The measure seeks to protect farmers who plant an approved genetically modified crop that is subsequently found by a court to have been deregulated in error. Legislators wanted to make sure growers wouldn't be forced to dig up crops that were legal at planting time.



It clarifies the Secretary of Agriculture's authority to grant the crop temporary and partial deregulation, under whatever conditions necessary to minimize adverse effects, while the USDA remedies the errors found by the court.



In such cases, Monsanto and other GMO developers have no liability. Cases challenging the deregulation of GMO crops are brought against the USDA, which has sole regulatory authority over such matters. The measure, which expires Sept. 30, protects farmers, not Monsanto.

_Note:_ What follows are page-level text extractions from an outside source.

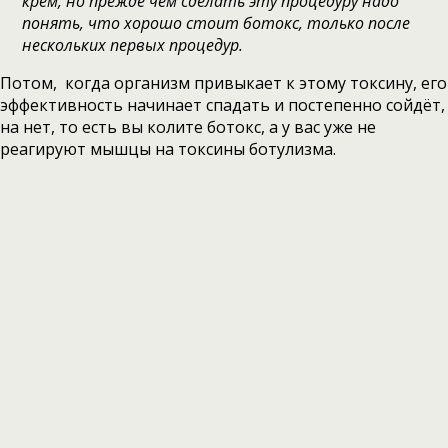
крем, но прежде чем сделать эту процедуру надо
понять, что хорошо стоит ботокс, только после
нескольких первых процедур.
Потом, когда организм привыкает к этому токсину, его
эффективность начинает спадать и постепенно сойдёт,
на нет, то есть вы колите ботокс, а у вас уже не
реагируют мышцы на токсины ботулизма.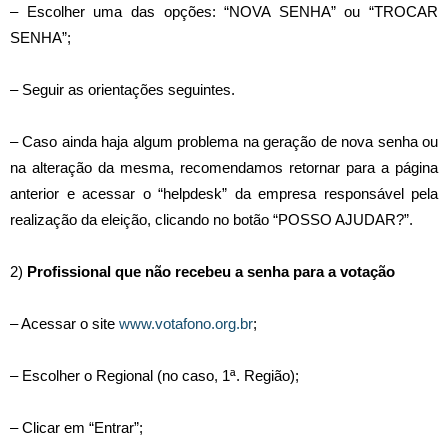
– Escolher uma das opções: “NOVA SENHA” ou “TROCAR
SENHA”;
– Seguir as orientações seguintes.
– Caso ainda haja algum problema na geração de nova senha ou
na alteração da mesma, recomendamos retornar para a página
anterior e acessar o “helpdesk” da empresa responsável pela
realização da eleição, clicando no botão “POSSO AJUDAR?”.
2)
Profissional que não recebeu a senha para a votação
– Acessar o site
www.votafono.org.br
;
– Escolher o Regional (no caso, 1ª. Região);
– Clicar em “Entrar”;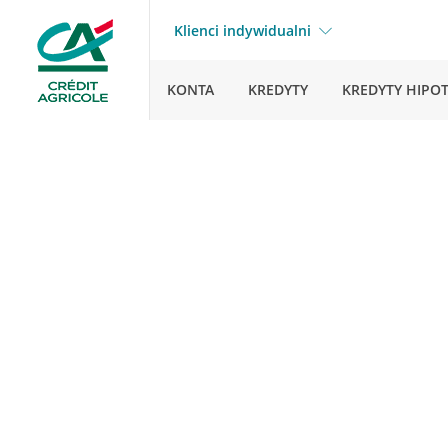
Klienci indywidualni
KONTA
KREDYTY
KREDYTY HIPO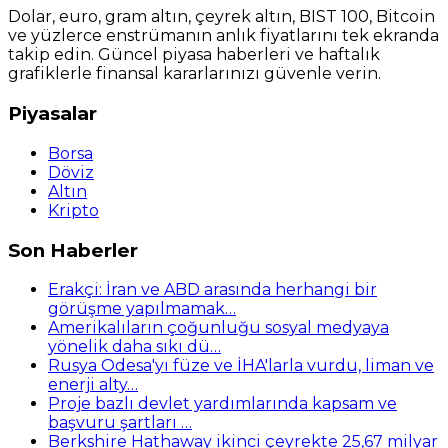
Dolar, euro, gram altın, çeyrek altın, BIST 100, Bitcoin
ve yüzlerce enstrümanın anlık fiyatlarını tek ekranda
takip edin. Güncel piyasa haberleri ve haftalık
grafiklerle finansal kararlarınızı güvenle verin.
Piyasalar
Borsa
Döviz
Altın
Kripto
Son Haberler
Erakçi: İran ve ABD arasında herhangi bir
görüşme yapılmamak…
Amerikalıların çoğunluğu sosyal medyaya
yönelik daha sıkı dü…
Rusya Odesa'yı füze ve İHA'larla vurdu, liman ve
enerji alty…
Proje bazlı devlet yardımlarında kapsam ve
başvuru şartları …
Berkshire Hathaway ikinci çeyrekte 25,67 milyar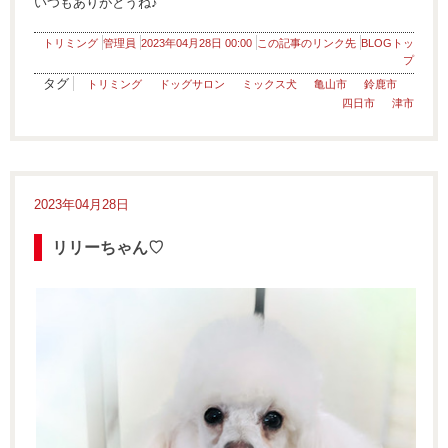
いつもありがとうね♪
トリミング
管理員
2023年04月28日 00:00
この記事のリンク先
BLOGトッ
プ
タグ
トリミング
ドッグサロン
ミックス犬
亀山市
鈴鹿市
四日市
津市
2023年04月28日
リリーちゃん♡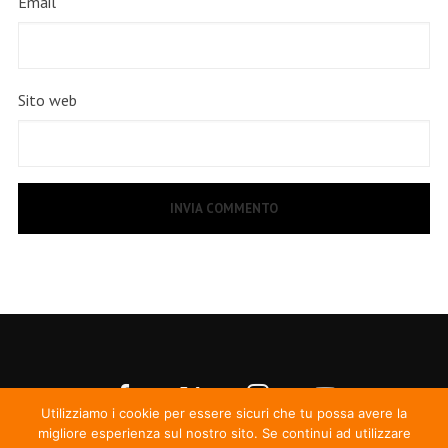
Email
Sito web
Utilizziamo i cookie per essere sicuri che tu possa avere la
migliore esperienza sul nostro sito. Se continui ad utilizzare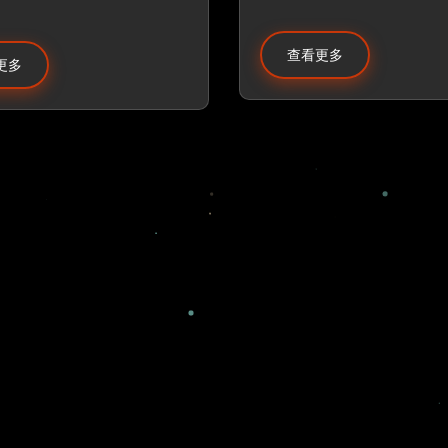
查看更多
更多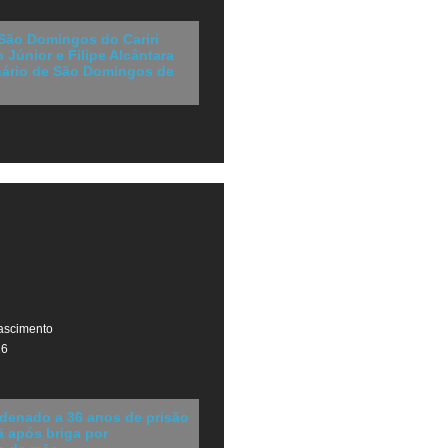
 São Domingos do Cariri
 Júnior e Filipe Alcântara
nário de São Domingos de
ascimento
26
enado a 36 anos de prisão
ã após briga por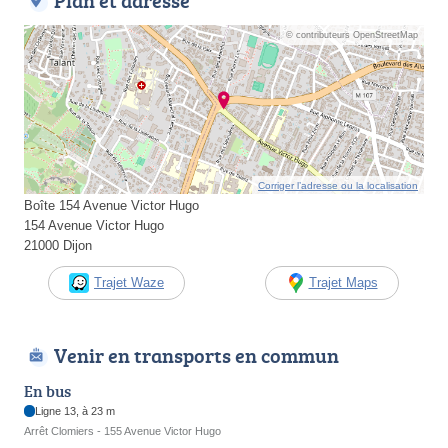
Plan et adresse
© contributeurs OpenStreetMap
Corriger l’adresse ou la localisation
Boîte 154 Avenue Victor Hugo
154 Avenue Victor Hugo
21000 Dijon
Trajet Waze
Trajet Maps
Venir en transports en commun
En bus
Ligne 13, à 23 m
Arrêt Clomiers - 155 Avenue Victor Hugo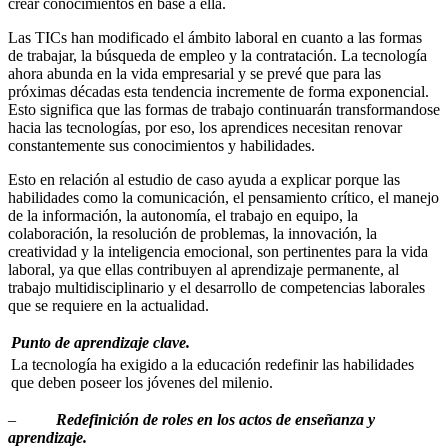
crear conocimientos en base a ella.
Las TICs han modificado el ámbito laboral en cuanto a las formas
de trabajar, la búsqueda de empleo y la contratación. La tecnología
ahora abunda en la vida empresarial y se prevé que para las
próximas décadas esta tendencia incremente de forma exponencial.
Esto significa que las formas de trabajo continuarán transformandose
hacia las tecnologías, por eso, los aprendices necesitan renovar
constantemente sus conocimientos y habilidades.
Esto en relación al estudio de caso ayuda a explicar porque las
habilidades como la comunicación, el pensamiento crítico, el manejo
de la información, la autonomía, el trabajo en equipo, la
colaboración, la resolución de problemas, la innovación, la
creatividad y la inteligencia emocional, son pertinentes para la vida
laboral, ya que ellas contribuyen al aprendizaje permanente, al
trabajo multidisciplinario y el desarrollo de competencias laborales
que se requiere en la actualidad.
Punto de aprendizaje clave.
La tecnología ha exigido a la educación redefinir las habilidades
que deben poseer los jóvenes del milenio.
–
Redefinición de roles en los actos de enseñanza y
aprendizaje.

At least three lawsuits have been filed against Monsanto connected with the discovery in Oregon. More are sure to follow, and growers in Washington seek to include all wheat farmers in a class action against the seed giant.



Several legal authorities assure us that Monsanto could face considerable liability if wheat growers can demonstrate harm caused by company negligence.



Critics of genetically modified crops have sincere beliefs concerning the safety of the food the crops yield, and the consequences of introducing engineered genetic traits into the environment.



As in any debate, their arguments are diminished when they stray from fact and trade in fiction.